Usually, plantings don’t begin until May because of the moisture and cold. The season runs from mid- May until around Thanksgiving, with harvesting out of tunnels through New Year’s.
“We do produce a lot of root vegetables, so during our dormant season, we have three employees who come in to wash and pack, and then we put them in storage to see to school and grocery at this time of year,” Becker said.
Organic philosophy
Cattail Organics is all about making the connection between farming and food transparency and teaching consumers how to eat seasonally and organically. Most of its customer base is within two hours of the farm.
“It’s completely satisfying to provide people with good food, and I have an interest in eating delicious food myself,” Becker said.
The company is certified organic and Real Organic Certified, with a focus on soil as the most important component of management for the farm.
“All of my practices are rooted in soil,” Becker said. “A lot of the ways we have made investments in the farm are to get crops harvested very efficiently. We are mechanized probably three times our production size, which allows us to hit narrow windows given the climate extremes we face.”
The farm also uses cover crops on every inch of its soil throughout the year, which Becker feels is important for success.
“We do use compost, bringing it in since we don’t have animals here, especially for use in our high tunnels where they are not going to be exposed to the elements in the same way,” Becker said. “We use exclusively efficient irrigation — all drip irrigation or micro-emitters — so we don’t have any large-scale overhead irrigation, which does improve soil health.”
The farm also stewards a freshwater stream and pond, a 20-acre maple grove, three acres of beneficial insect habitat and a small apple orchard.
In 2025, Cattail Organics, which uses some beneficial nematodes for control of a few pests, is going to be experimenting with some biologicals, such as wasp releases and brassica crops.
“It’s new to us and is an exciting area across agriculture,” Becker said. “Because we’re so far north, we don’t have many of the pest issues. Our season is fast and can be terrible — it is negative 40 here in the winter, but it does afford us a certain amount of pest control.”

## ASSIGNMENT A
What land and water features does the Cattail Organics article say the farm stewards? List each one.
## ASSIGNMENT B
In the Cattail Organics article, how far from the farm do most of its customers live?
## ASSIGNMENT C
Continue the article about Cattail Organics from its last sentence.

## EXERCISE DATA
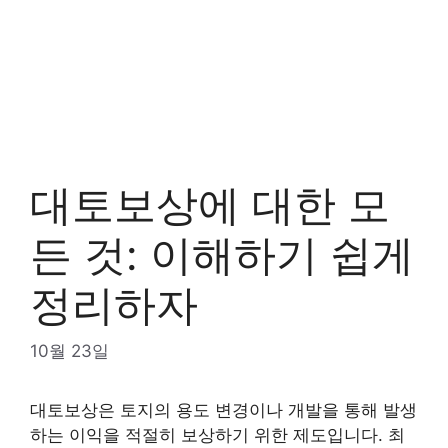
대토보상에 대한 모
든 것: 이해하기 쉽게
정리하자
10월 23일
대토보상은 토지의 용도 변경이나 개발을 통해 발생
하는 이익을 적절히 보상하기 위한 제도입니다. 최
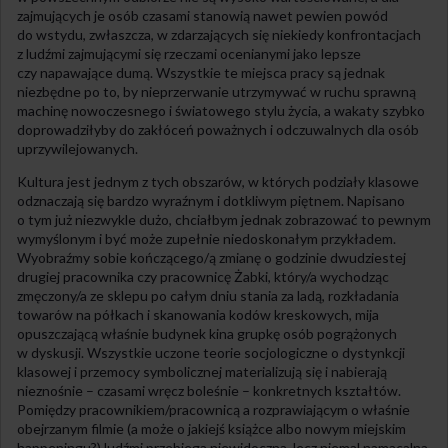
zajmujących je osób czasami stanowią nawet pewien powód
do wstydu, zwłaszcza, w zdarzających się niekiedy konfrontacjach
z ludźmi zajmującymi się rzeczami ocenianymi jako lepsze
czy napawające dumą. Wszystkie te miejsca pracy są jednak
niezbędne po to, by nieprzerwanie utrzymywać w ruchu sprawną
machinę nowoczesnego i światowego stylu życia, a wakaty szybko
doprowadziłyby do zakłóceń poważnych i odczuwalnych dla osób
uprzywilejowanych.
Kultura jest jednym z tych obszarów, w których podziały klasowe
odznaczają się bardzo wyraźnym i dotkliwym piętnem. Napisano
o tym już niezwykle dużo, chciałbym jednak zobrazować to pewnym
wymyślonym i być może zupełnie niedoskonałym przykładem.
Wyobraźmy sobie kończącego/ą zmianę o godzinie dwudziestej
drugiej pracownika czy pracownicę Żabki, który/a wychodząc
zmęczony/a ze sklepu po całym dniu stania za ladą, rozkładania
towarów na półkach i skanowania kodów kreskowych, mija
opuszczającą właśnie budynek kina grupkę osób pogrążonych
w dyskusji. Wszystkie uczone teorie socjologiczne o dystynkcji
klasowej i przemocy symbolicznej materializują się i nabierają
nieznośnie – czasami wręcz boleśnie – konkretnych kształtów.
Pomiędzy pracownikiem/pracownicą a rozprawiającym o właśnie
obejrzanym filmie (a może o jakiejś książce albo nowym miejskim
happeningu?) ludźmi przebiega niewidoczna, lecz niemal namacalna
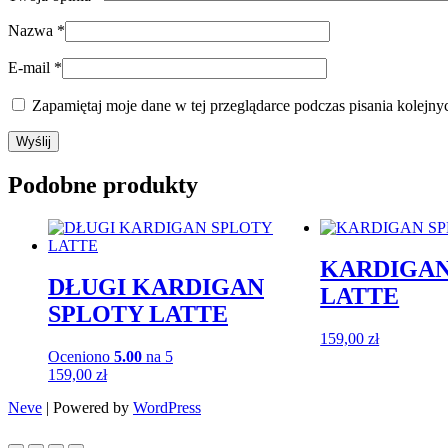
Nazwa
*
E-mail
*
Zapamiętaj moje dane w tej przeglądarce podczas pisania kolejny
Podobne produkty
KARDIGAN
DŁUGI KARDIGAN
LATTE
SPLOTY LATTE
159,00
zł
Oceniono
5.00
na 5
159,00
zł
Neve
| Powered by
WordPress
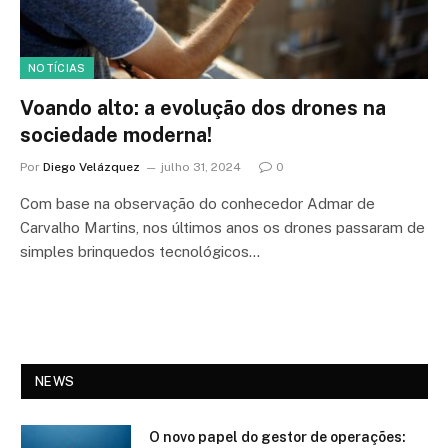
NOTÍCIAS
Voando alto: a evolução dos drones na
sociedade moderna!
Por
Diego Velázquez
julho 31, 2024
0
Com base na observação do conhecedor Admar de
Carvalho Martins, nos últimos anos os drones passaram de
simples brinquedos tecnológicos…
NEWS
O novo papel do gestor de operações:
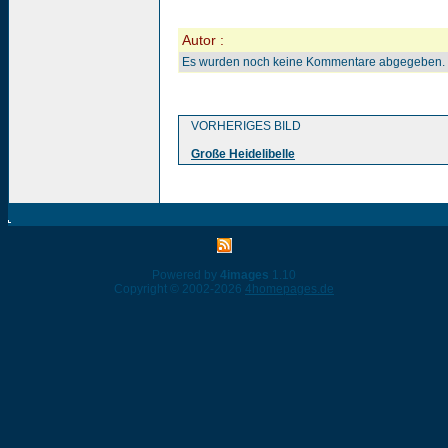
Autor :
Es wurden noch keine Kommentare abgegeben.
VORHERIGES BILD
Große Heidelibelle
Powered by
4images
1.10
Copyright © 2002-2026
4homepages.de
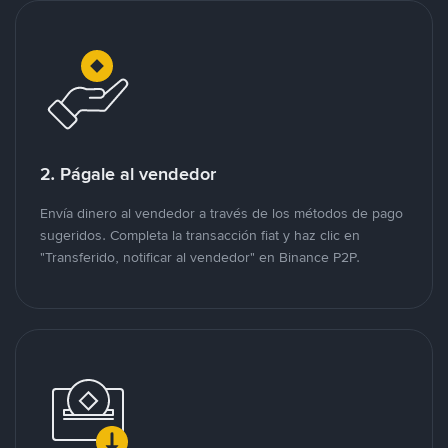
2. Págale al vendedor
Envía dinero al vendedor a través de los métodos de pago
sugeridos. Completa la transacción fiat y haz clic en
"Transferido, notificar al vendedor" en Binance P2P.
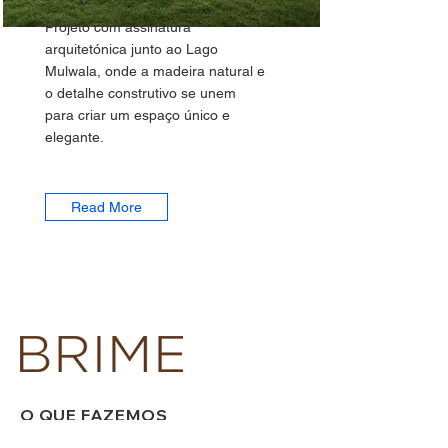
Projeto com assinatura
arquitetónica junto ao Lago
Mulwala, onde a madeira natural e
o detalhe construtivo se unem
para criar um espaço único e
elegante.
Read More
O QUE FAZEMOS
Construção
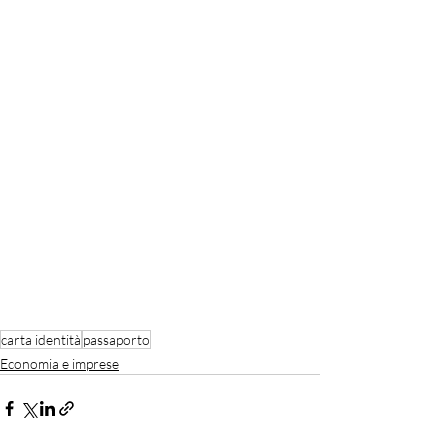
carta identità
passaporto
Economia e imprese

## WRITTEN REPLY A
- A freshwater stream and pond
- A 20-acre maple grove
- Three acres of beneficial insect habitat
- A small apple orchard

## WRITTEN REPLY B
Within two hours of the farm.

## WRITTEN REPLY C
Tech talk
Since opening six years ago, Cattail Organics has made big investments in machinery, such as a root vegetable harvester, which has reduced labor.
“It also means something that would have taken our farm team almost two weeks to do can now be done in two days,” Becker said. “The payback is not immediate, but we tend to make decisions on both economic payback and risk.”
The farm also uses inventory and other computer-based systems, though it does go old-school as well, with whiteboards and walkie talkies among its most important tools.
“As an organic farm, we do a lot of hand labor, especially to control weeds, and because of that, there is a certain amount of physical labor that needs to be done,” she said. “But we have cultivating tractors and equipment and a lot of tech for field production.”
This year, the company also invested in moisture monitors to get data on how the farm’s irrigation is working.
Looking ahead
Though she’s raising her kids on the farm, Becker isn’t sure if they will follow in the family business, even though her 14-year-old son seems to have a shared interest in agriculture.
“We do want it to be an option for our kids to move back and take over this land someday, even if they wind up using it in a different way or for different crops,” she said. “But we’re also open to maybe transitioning it to other farmers someday.”
Since she still enjoys the physical aspect of farming, as well as the other work that goes into running a business, Becker doesn’t think Cattail Organics is going anywhere anytime soon.
“It’s uniquely challenging and there’s always stuff to learn,” she said. “The more I know, the more I can explore really interesting things. I love that.”